Recast every line of the items below as a Markdown table with two columns, Row and Line, numbering each line and skipping blank ones. Leave the pictures out.

□ □ □ □ □ □ □

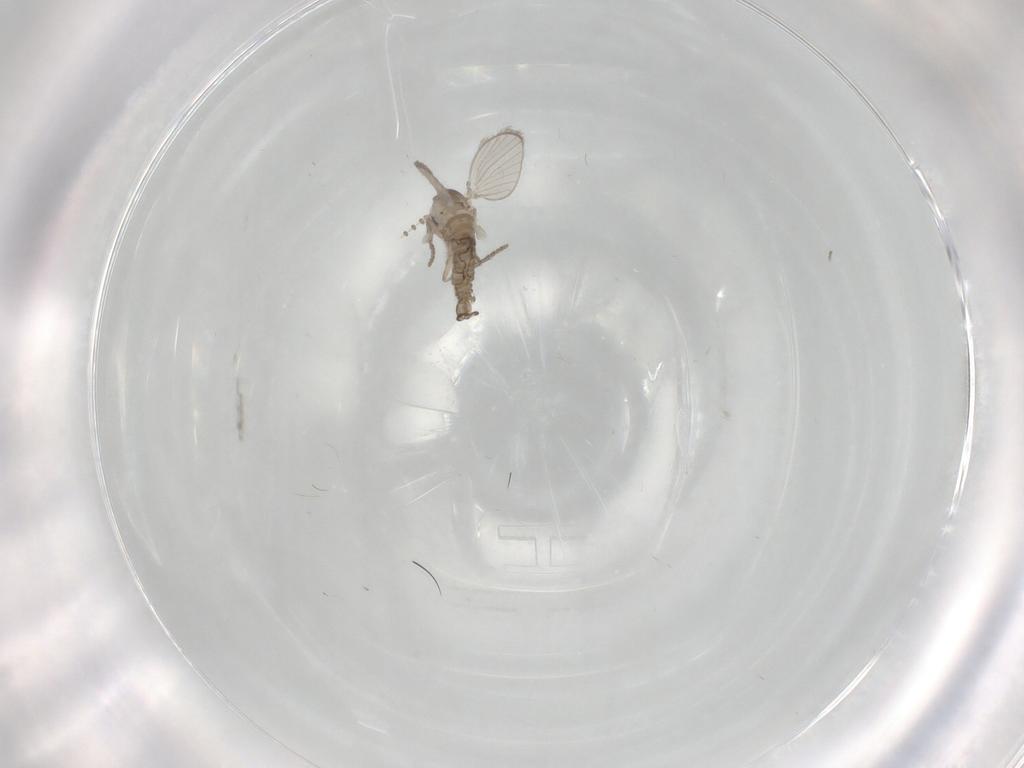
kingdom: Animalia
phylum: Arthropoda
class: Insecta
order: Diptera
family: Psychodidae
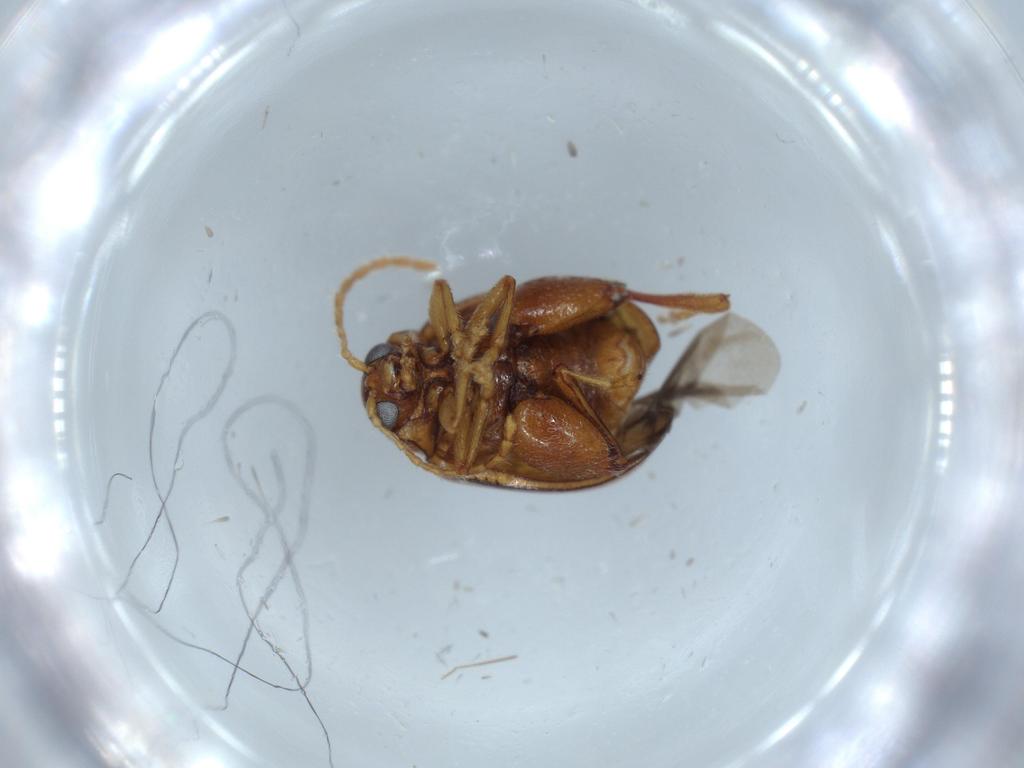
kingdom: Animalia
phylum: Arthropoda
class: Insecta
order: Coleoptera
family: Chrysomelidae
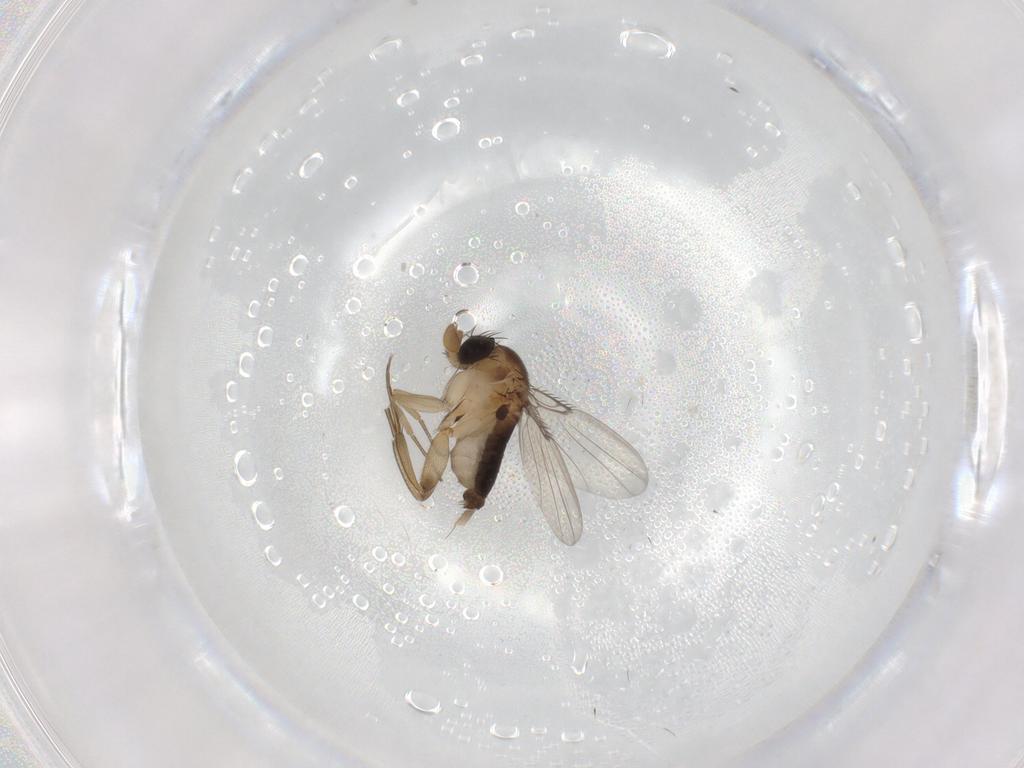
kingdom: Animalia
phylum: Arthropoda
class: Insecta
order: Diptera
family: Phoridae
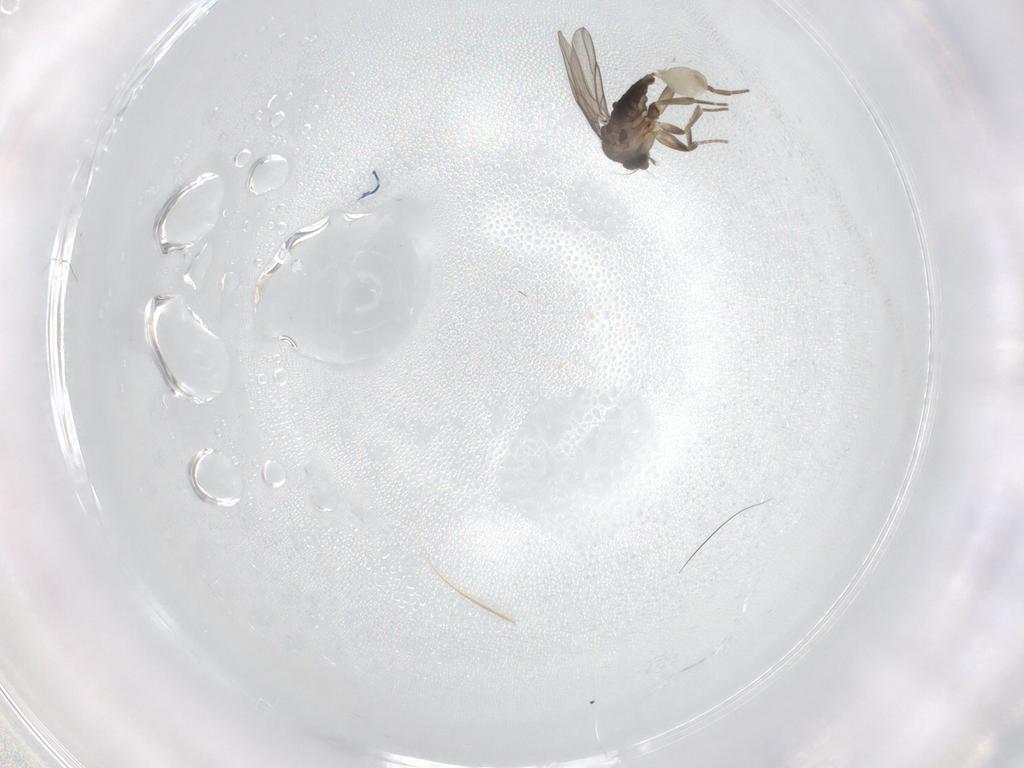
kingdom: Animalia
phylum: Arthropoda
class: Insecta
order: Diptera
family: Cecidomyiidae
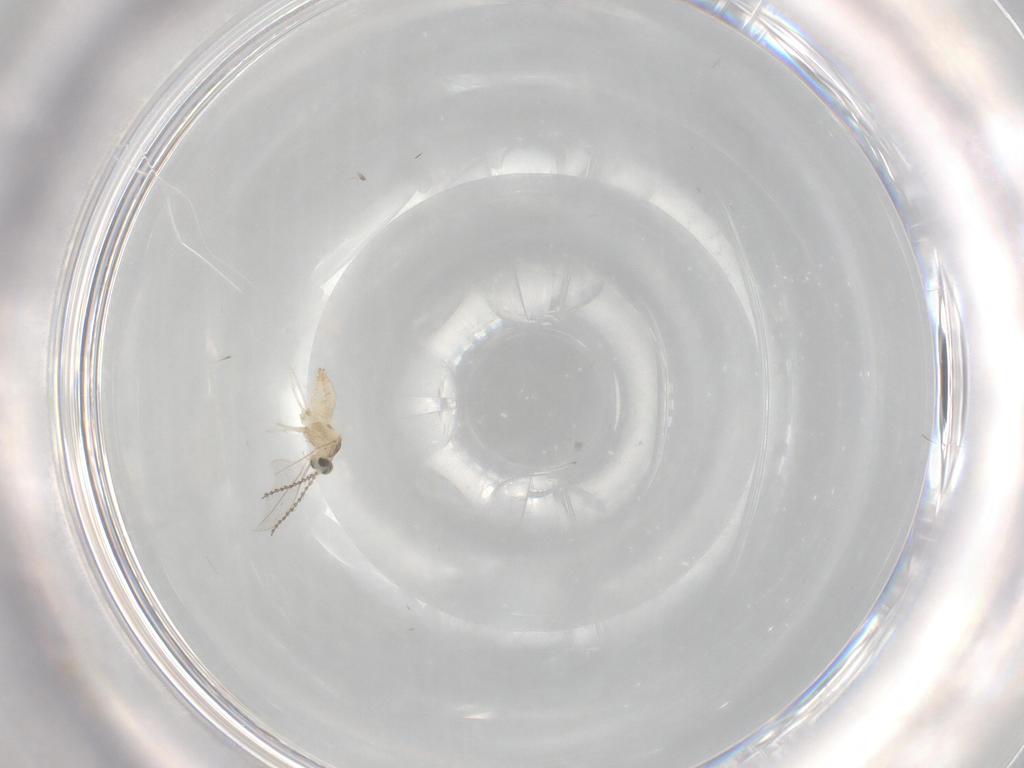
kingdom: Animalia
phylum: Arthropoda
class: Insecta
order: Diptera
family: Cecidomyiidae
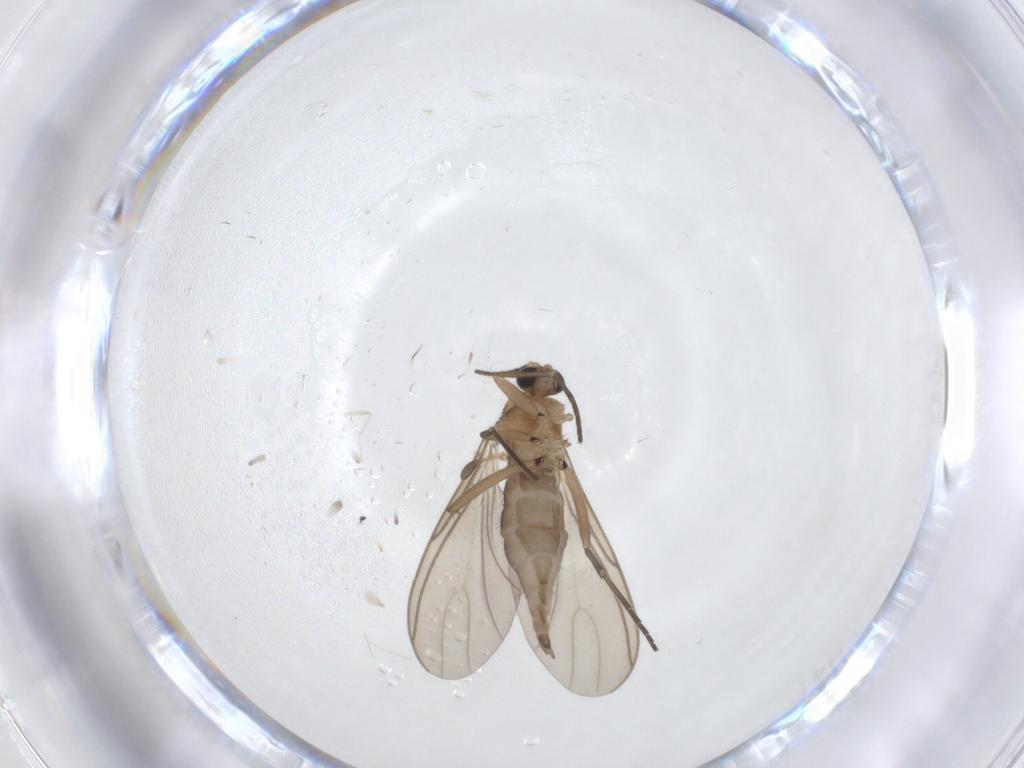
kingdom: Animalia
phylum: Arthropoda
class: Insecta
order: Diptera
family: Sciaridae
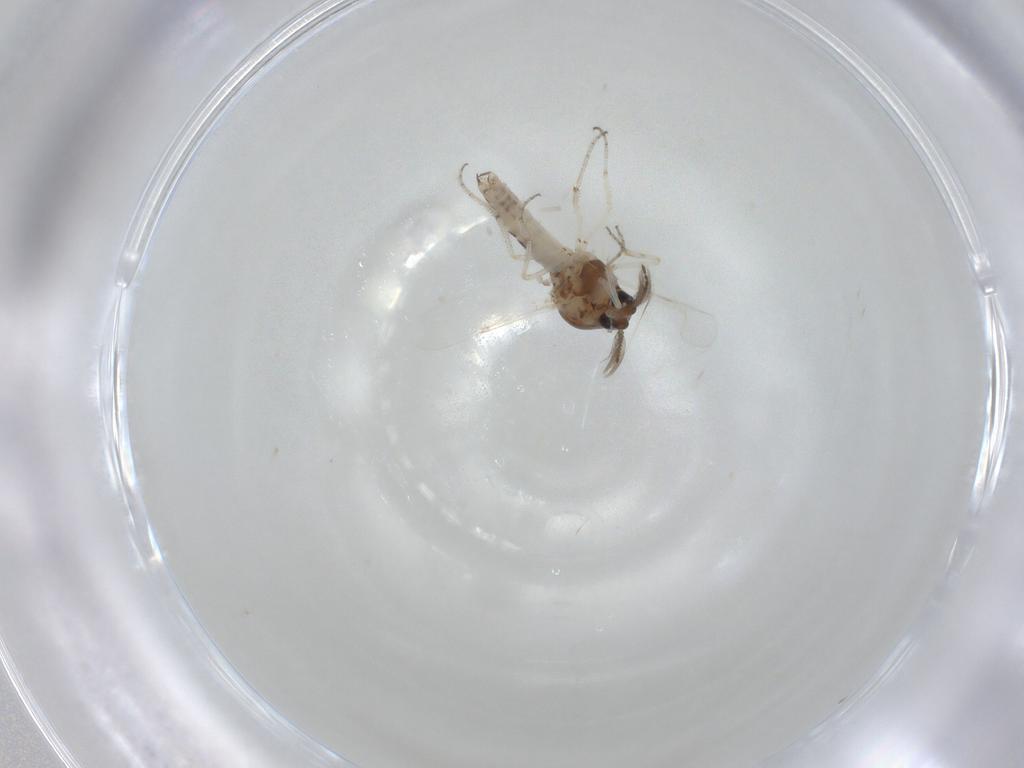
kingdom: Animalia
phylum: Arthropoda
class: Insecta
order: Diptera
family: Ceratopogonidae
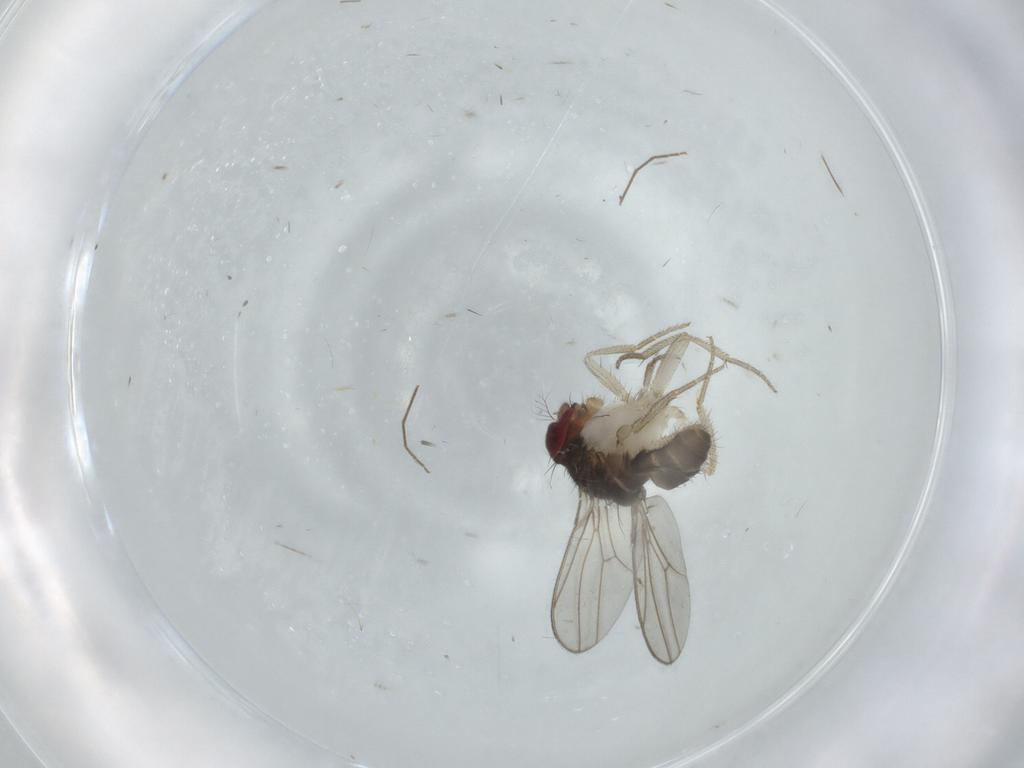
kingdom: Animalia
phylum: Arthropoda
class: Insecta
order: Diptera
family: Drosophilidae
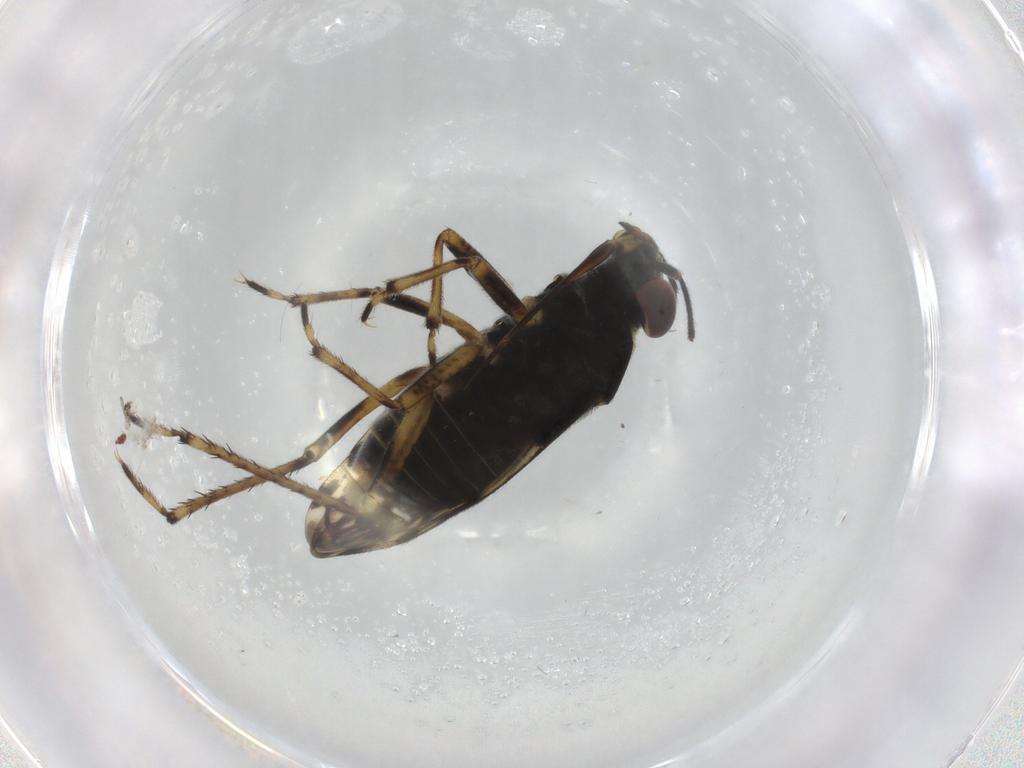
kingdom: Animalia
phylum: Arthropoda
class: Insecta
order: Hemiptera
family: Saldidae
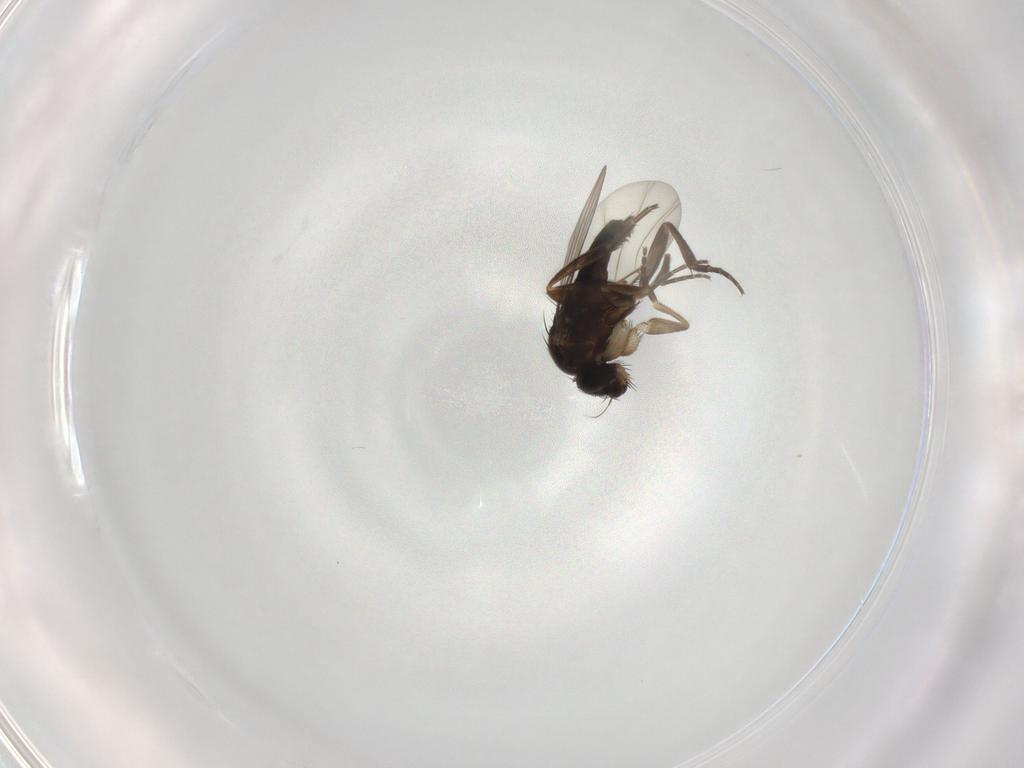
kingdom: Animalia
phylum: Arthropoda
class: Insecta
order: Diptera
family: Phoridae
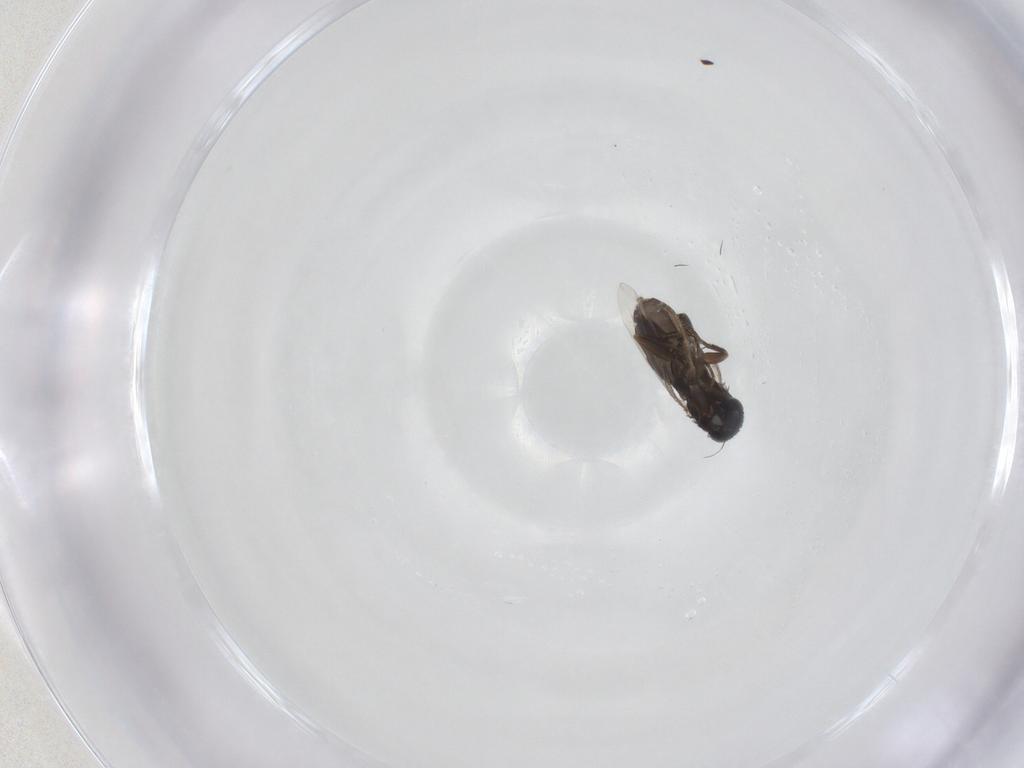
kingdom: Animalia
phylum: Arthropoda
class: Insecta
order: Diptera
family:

□ □ □ □ □ □ □

■ The result:
| Row | Line |
|---|---|
| 1 | kingdom: Animalia |
| 2 | phylum: Arthropoda |
| 3 | class: Insecta |
| 4 | order: Diptera |
| 5 | family: Psychodidae |
| 6 | kingdom: Animalia |
| 7 | phylum: Arthropoda |
| 8 | class: Insecta |
| 9 | order: Coleoptera |
| 10 | family: Chrysomelidae |
| 11 | kingdom: Animalia |
| 12 | phylum: Arthropoda |
| 13 | class: Insecta |
| 14 | order: Diptera |
| 15 | family: Phoridae |
| 16 | kingdom: Animalia |
| 17 | phylum: Arthropoda |
| 18 | class: Insecta |
| 19 | order: Diptera |
| 20 | family: Cecidomyiidae |
| 21 | kingdom: Animalia |
| 22 | phylum: Arthropoda |
| 23 | class: Insecta |
| 24 | order: Diptera |
| 25 | family: Cecidomyiidae |
| 26 | kingdom: Animalia |
| 27 | phylum: Arthropoda |
| 28 | class: Insecta |
| 29 | order: Diptera |
| 30 | family: Sciaridae |
| 31 | kingdom: Animalia |
| 32 | phylum: Arthropoda |
| 33 | class: Insecta |
| 34 | order: Diptera |
| 35 | family: Ceratopogonidae |
| 36 | kingdom: Animalia |
| 37 | phylum: Arthropoda |
| 38 | class: Insecta |
| 39 | order: Diptera |
| 40 | family: Drosophilidae |
| 41 | kingdom: Animalia |
| 42 | phylum: Arthropoda |
| 43 | class: Insecta |
| 44 | order: Hemiptera |
| 45 | family: Saldidae |
| 46 | kingdom: Animalia |
| 47 | phylum: Arthropoda |
| 48 | class: Insecta |
| 49 | order: Diptera |
| 50 | family: Phoridae |
| 51 | kingdom: Animalia |
| 52 | phylum: Arthropoda |
| 53 | class: Insecta |
| 54 | order: Diptera |
| 55 | family: |